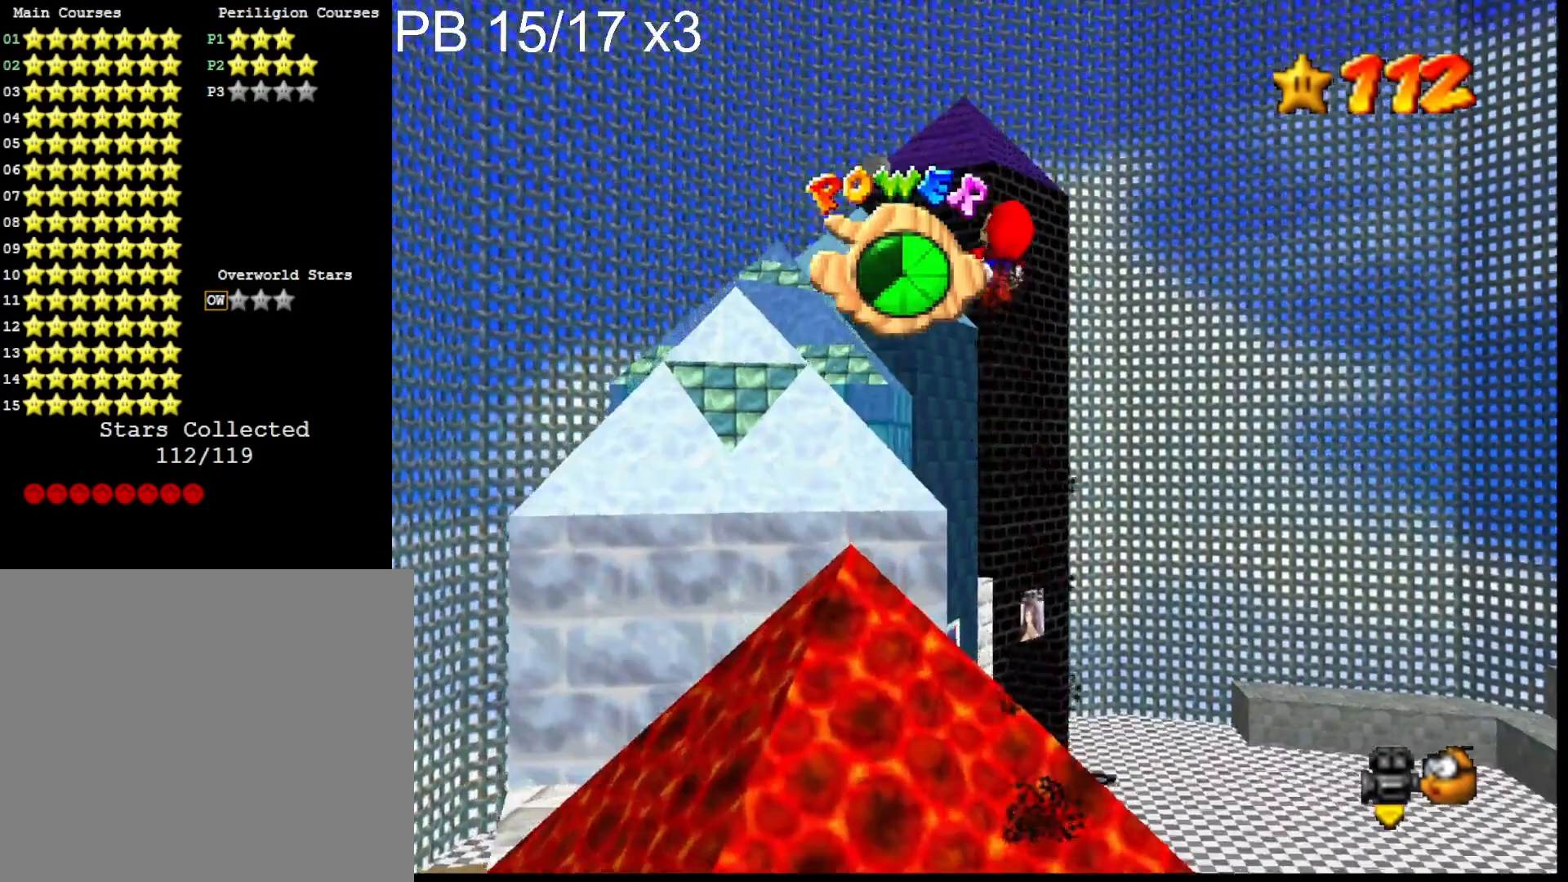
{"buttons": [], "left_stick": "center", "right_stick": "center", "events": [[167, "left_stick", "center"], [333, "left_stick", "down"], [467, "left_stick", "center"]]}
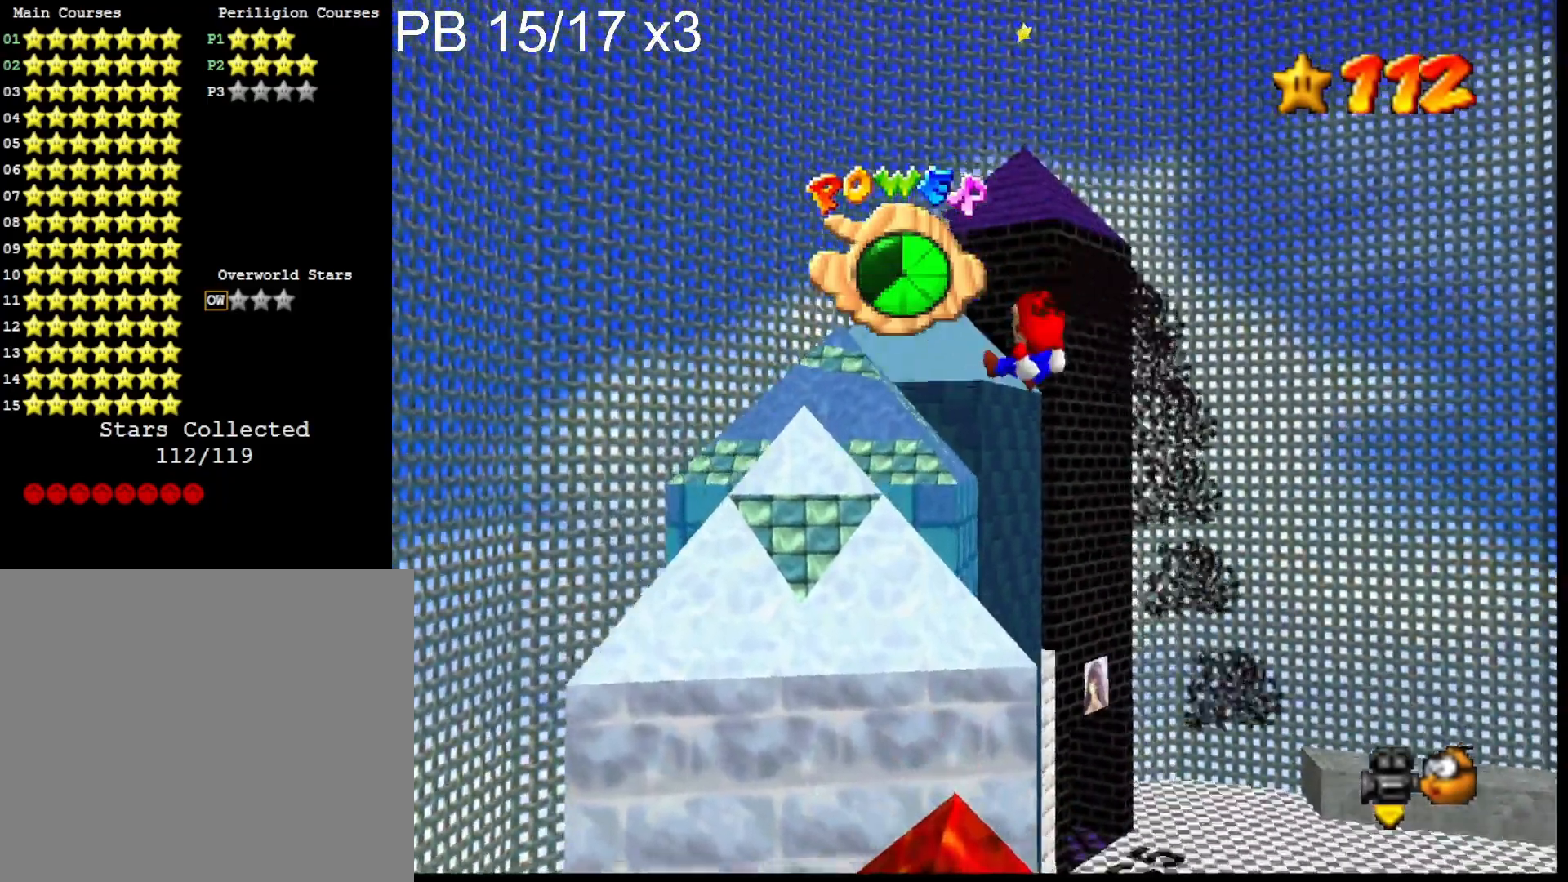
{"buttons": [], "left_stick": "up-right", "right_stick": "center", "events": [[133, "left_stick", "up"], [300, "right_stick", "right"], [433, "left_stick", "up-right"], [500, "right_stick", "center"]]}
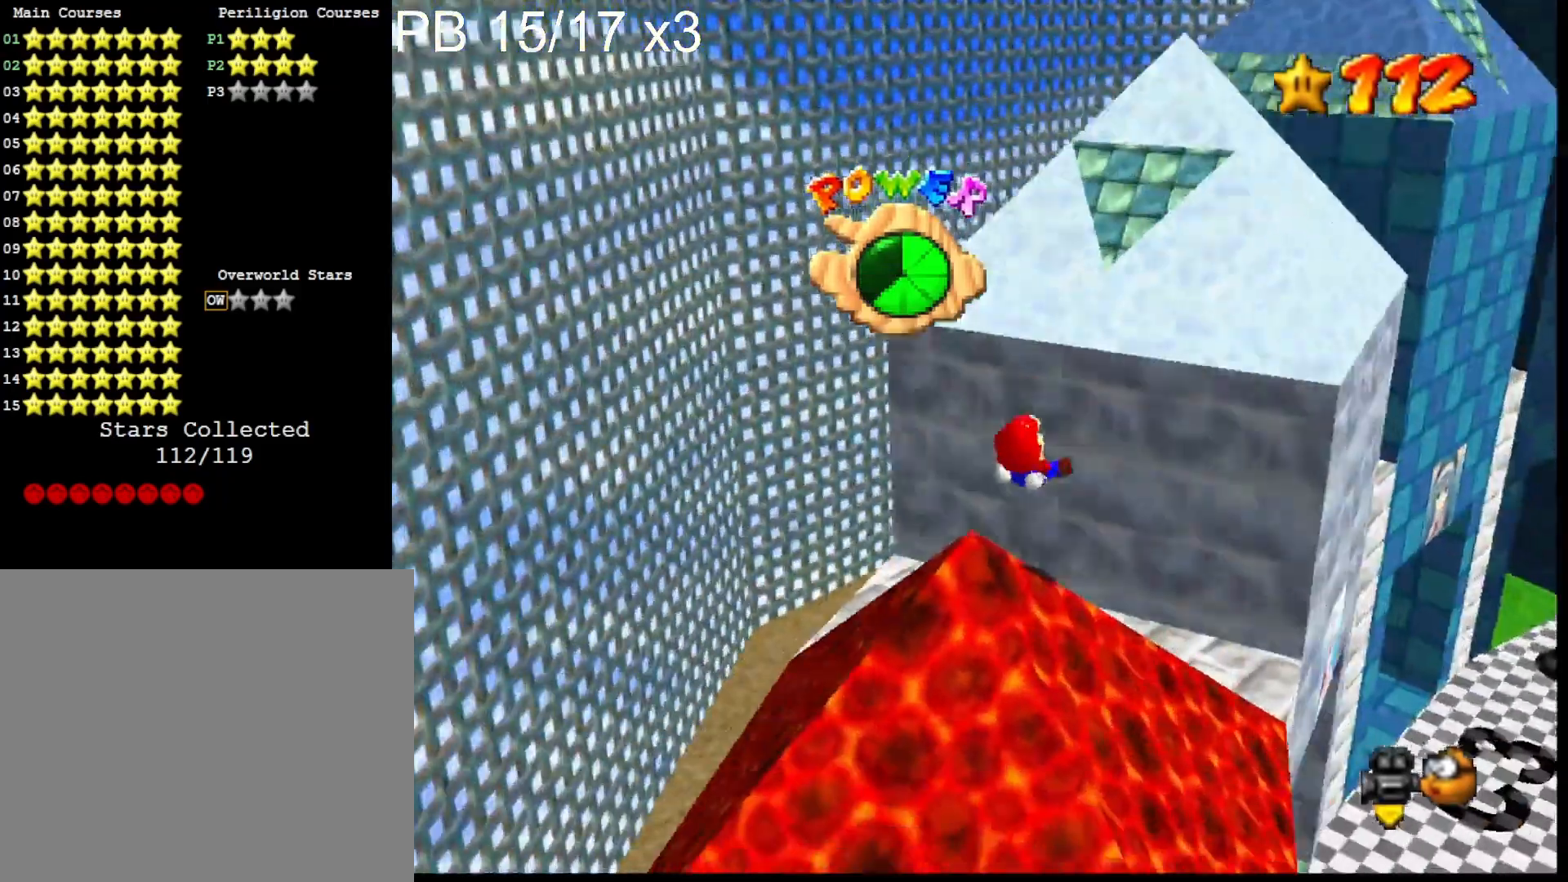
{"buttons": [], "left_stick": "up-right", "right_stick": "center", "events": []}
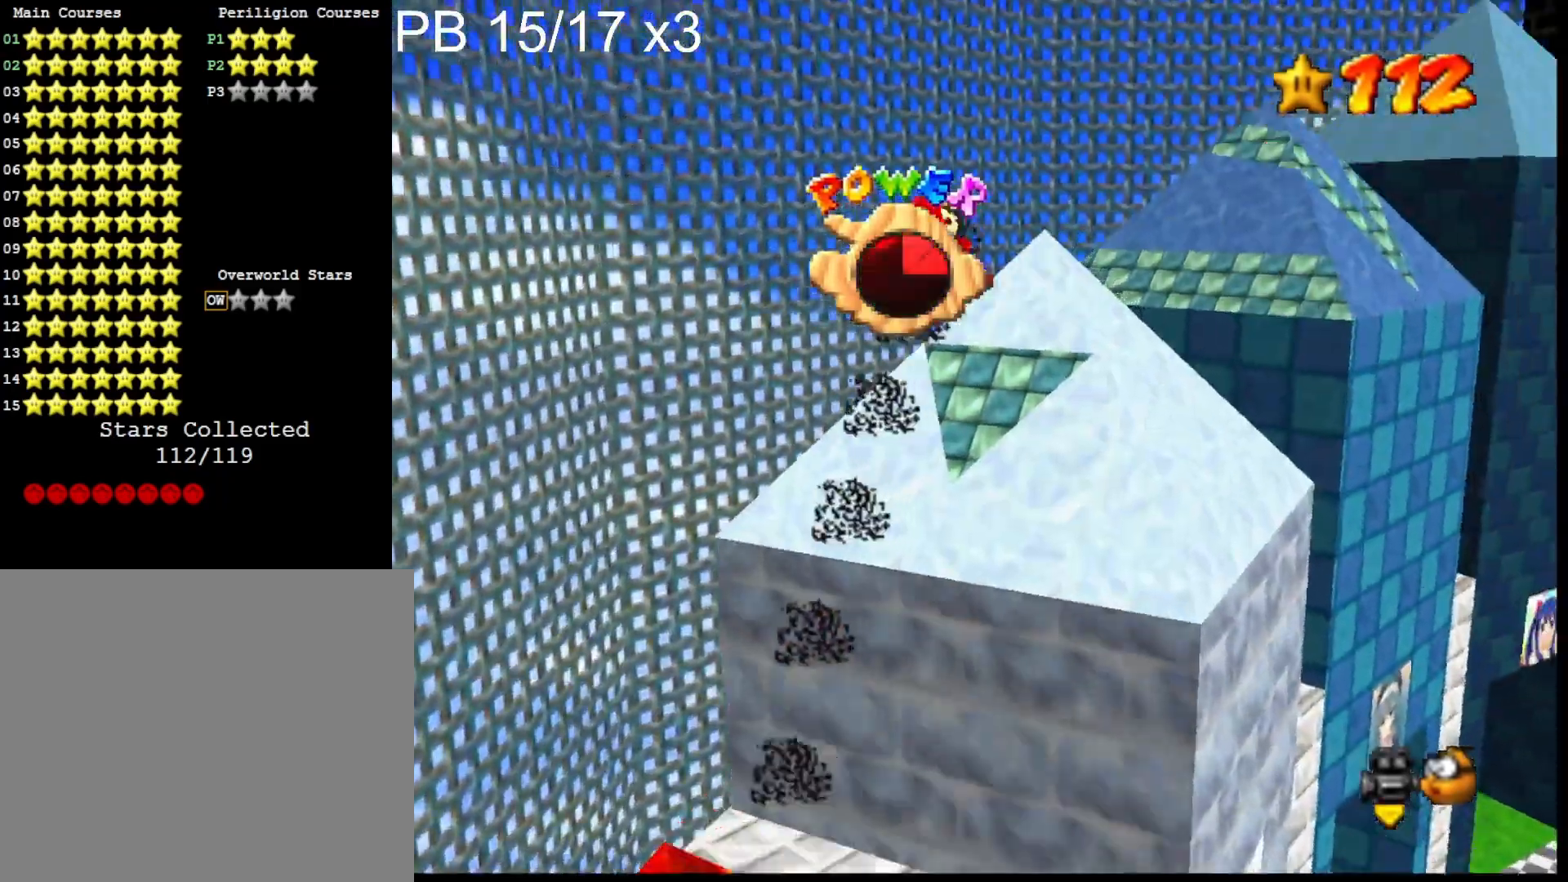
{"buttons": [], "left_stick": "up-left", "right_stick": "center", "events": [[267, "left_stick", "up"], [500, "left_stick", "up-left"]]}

################

▶ **WHAT THE TASK ASKS**
Everything in the data above gets copied exactly. Only the pictures are skipped.

▶ **EXPECTED ANSWER**
{"buttons": [], "left_stick": "center", "right_stick": "center", "events": [[167, "left_stick", "center"], [333, "left_stick", "down"], [467, "left_stick", "center"]]}
{"buttons": [], "left_stick": "up-right", "right_stick": "center", "events": [[133, "left_stick", "up"], [300, "right_stick", "right"], [433, "left_stick", "up-right"], [500, "right_stick", "center"]]}
{"buttons": [], "left_stick": "up-right", "right_stick": "center", "events": []}
{"buttons": [], "left_stick": "up-left", "right_stick": "center", "events": [[267, "left_stick", "up"], [500, "left_stick", "up-left"]]}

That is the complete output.